Small cells already complement macro towers to provide more capacity, but using a high-frequency spectrum makes small cells a central technology. With 5G, mmWaves broadcast by traditional towers will rely on a dense small cell network at the neighborhood level to relay signal around obstacles. Forty percent of surveyed carriers plan to deploy between 100-350 small cells per square kilometer to densify their networks for 5G, compared to the typical two to five sites to support 4G.

5G icon cloud

4. Edge computing

Paired with small cells, edge computing will create a distributed cloud network that processes data at the source. This techno-pair is ideal for 5G because it reduces load on backhaul networks by processing at the edge, and enables context awareness, low-latency, and data analytics capabilities needed to support many 5G use cases.

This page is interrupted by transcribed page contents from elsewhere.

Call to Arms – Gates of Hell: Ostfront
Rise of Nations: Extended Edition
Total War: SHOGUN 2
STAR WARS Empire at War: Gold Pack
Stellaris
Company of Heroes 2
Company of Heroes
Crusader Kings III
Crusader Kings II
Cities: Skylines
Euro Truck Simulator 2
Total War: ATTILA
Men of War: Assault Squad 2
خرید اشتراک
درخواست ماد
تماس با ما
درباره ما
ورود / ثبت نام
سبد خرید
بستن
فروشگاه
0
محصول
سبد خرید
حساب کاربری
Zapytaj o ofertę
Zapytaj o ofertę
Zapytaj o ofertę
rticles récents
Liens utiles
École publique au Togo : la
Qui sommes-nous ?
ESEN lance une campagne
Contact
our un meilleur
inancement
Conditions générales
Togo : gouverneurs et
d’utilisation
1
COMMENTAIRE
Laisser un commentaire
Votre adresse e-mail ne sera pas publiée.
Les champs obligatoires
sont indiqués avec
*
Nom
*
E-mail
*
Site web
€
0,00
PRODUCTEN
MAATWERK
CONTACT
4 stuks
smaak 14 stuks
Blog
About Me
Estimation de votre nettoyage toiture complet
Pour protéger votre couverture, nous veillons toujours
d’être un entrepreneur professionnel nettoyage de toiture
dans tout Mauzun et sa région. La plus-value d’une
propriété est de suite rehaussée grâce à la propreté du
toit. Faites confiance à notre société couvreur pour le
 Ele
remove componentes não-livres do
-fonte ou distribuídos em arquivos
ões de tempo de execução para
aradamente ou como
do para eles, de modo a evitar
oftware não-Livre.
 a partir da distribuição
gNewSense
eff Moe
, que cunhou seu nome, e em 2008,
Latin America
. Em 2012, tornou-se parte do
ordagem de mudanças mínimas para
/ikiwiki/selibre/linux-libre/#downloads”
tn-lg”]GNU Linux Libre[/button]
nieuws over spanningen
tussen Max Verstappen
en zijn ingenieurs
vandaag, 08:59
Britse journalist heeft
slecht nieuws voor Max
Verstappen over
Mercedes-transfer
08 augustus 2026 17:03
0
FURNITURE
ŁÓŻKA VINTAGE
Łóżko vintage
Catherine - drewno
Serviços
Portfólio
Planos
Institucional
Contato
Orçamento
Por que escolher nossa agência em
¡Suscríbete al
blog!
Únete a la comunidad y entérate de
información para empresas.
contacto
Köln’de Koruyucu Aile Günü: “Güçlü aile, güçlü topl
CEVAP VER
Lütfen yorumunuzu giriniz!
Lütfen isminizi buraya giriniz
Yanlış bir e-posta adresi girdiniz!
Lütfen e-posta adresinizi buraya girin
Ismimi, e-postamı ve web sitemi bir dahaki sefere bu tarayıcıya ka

It’s no surprise that 62 percent of carriers will deploy edge computing by 2022.

5G icons fiber optic

5. Fiber optic cable

Ironically, the heart of 5G wireless is wireline. To hit the 5G speeds, it is estimated that nearly 1.4 million miles of fiber cable will be needed to fully deploy 5G services (with small cell connections) to the top 25 U.S. metropolitan areas. Fiber’s limitless bandwidth is critical to support small cell densification, push computing to the edge, and increase connectivity especially in rural and underserved areas. Within the network, fiber will also support fronthaul and backhaul from the edge of the network to the core.